Aim of the exercise: Write out the whole listing below word for word, keeping its line breaks and leaving out the pictures.

___

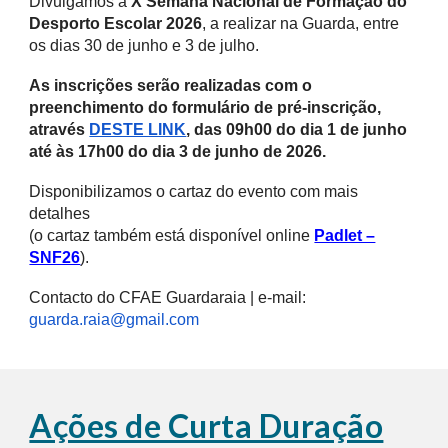
Divulgamos a
X Semana Nacional de Formação do
Desporto Escolar 2026
, a realizar na Guarda, entre
os dias 30 de junho e 3 de julho.
As inscrições serão realizadas com o
preenchimento do formulário de pré-inscrição,
através
DESTE LINK
, das 09h00 do dia 1 de junho
até às 17h00 do dia 3 de junho de 2026.
Disponibilizamos o cartaz do evento com mais
detalhes
(o cartaz também está disponível online
Padlet –
SNF26
).
Contacto do CFAE Guardaraia | e-mail:
guarda.raia@gmail.com
Ações de Curta Duração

___

Answer:
Divulgamos a
X Semana Nacional de Formação do
Desporto Escolar 2026
, a realizar na Guarda, entre
os dias 30 de junho e 3 de julho.
As inscrições serão realizadas com o
preenchimento do formulário de pré-inscrição,
através
DESTE LINK
, das 09h00 do dia 1 de junho
até às 17h00 do dia 3 de junho de 2026.
Disponibilizamos o cartaz do evento com mais
detalhes
(o cartaz também está disponível online
Padlet –
SNF26
).
Contacto do CFAE Guardaraia | e-mail:
guarda.raia@gmail.com
Ações de Curta Duração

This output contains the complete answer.